The Cowboys had been blown out during the regular season by San Francisco and would not have beaten them in the playoffs, but Green Bay did them a favor, bounced the 49ers and lost to Dallas in the NFC Championship. The Cowboys beat Pittsburgh in the Super Bowl.
Super Bowl LXV: Mike McCarthy, Green Bay Packers
It might seem counterintuitive to include McCarthy. He has amassed a 174-112-2 record and won a Super Bowl in 18 years as a head coach. But when breaking it down, did he win as much as he should have given the teams and players he had?
This is someone who had Aaron Rodgers in his prime and won only one Super Bowl. Worse, they had several years in which they were prohibitive favorites to win it again, but lost, never making it to another Big Game. The Giants bounced McCarthy on their way to two Super Bowl wins over the Patriots. The second was in 2011 after a Packers 15-1 regular season in which Rodgers won his first MVP.
Green Bay looked to be heading for another Super Bowl in 2014-15 when they blew a 19-7 fourth-quarter lead to the Seahawks allowing Seattle to score 15 points in 44 seconds with touchdowns at 2:09 and 1:25.
When the Packers hired McCarthy away from San Francisco, his boss at the time with the 49ers, Mike Nolan, was befuddled. They were 4-12 and had the worst offense in the league. His teams always fall short and that continued into his second job in Dallas from which he was recently removed.

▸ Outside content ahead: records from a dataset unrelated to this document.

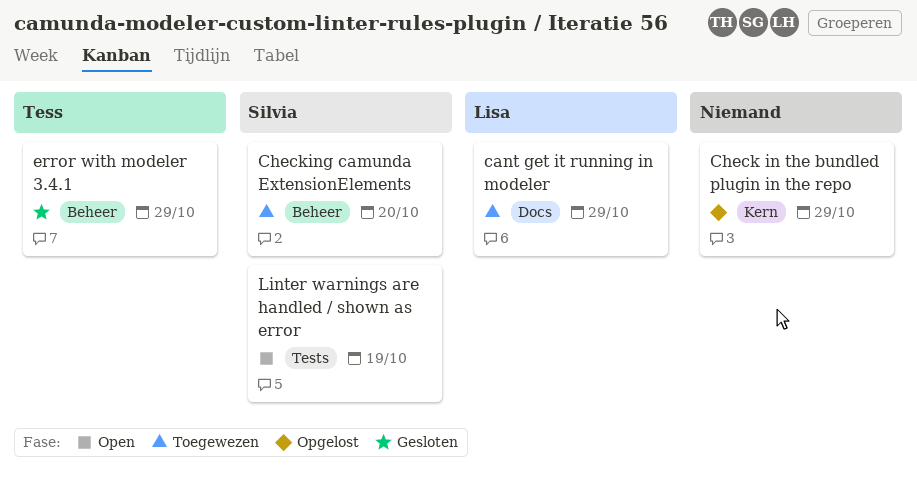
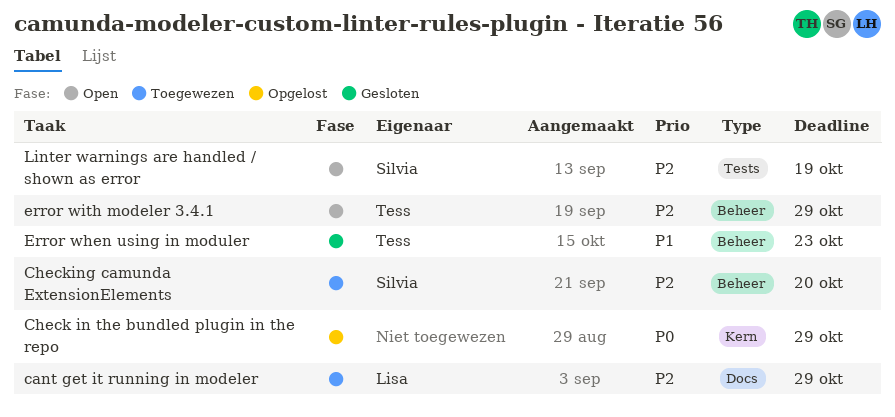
Error when using in moduler: none -> present
error with modeler 3.4.1, status: Gesloten -> Open

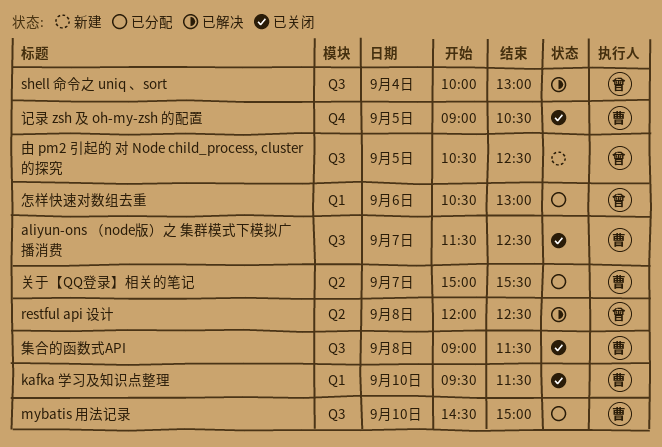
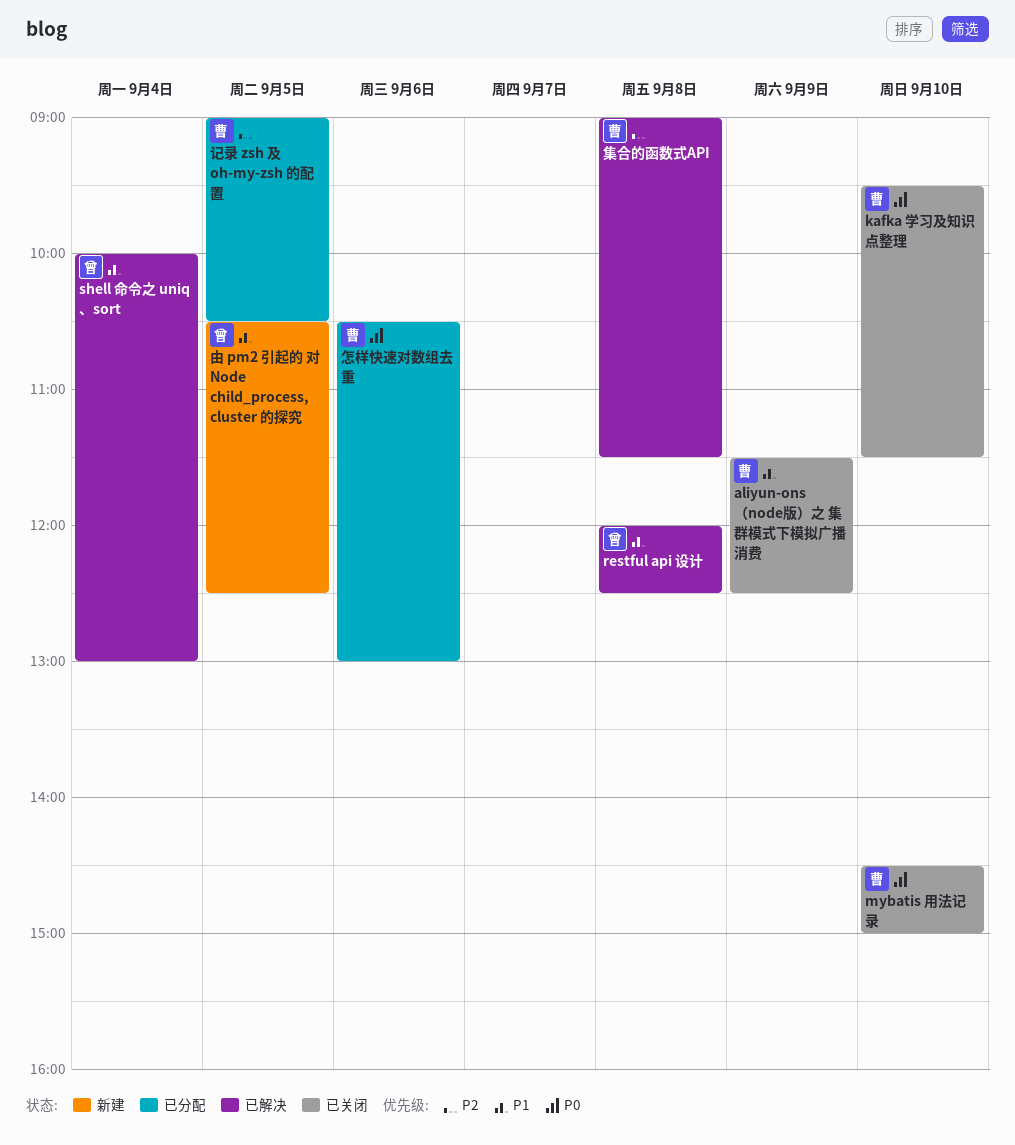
aliyun-ons （node版）之 集群模式下模拟广播消费, day: Sep 7 -> Sep 9
mybatis 用法记录, status: 已分配 -> 已关闭
关于【QQ登录】相关的笔记: present -> none
怎样快速对数组去重, owner: 曾 -> 曹
记录 zsh 及 oh-my-zsh 的配置, status: 已关闭 -> 已分配
集合的函数式API, status: 已关闭 -> 已解决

Super Bowl LII: Doug Pederson, Philadelphia Eagles
Like McCarthy, Pederson was also recently removed from his second head coaching job in Jacksonville. The Eagles fired him three years after the Super Bowl win. Pederson managed to win a title with his backup quarterback, Nick Foles, but he beat Bill Belichick to do it.
Objectively, Pederson has been a mediocre head coach and his teams tend to collapse by the end of his tenure. It happened in Philly and Jacksonville. He had one big year as a head coach going 13-3 in 2017 and winning the Super Bowl. Apart from that, it was a series of 9-win years and a few 4-win seasons that got him axed.
How Do You Rate the Remaining Head Coaches?
Currently, the oddsmakers have the Eagles as the favorites (+185) to win the Super Bowl, which would immortalize their polarizing head coach Nick Sirianni. Next are the Chiefs at +210 under Andy Reid — in the argument as the best coach ever. The Bills are at +240 under Sean McDermott. And the Commanders are +725 with first-year head coach Dan Quinn.
So how do you rate head coaches and their contributions? As Super Bowl LIX approaches, they are under scrutiny with history in the balance for all four.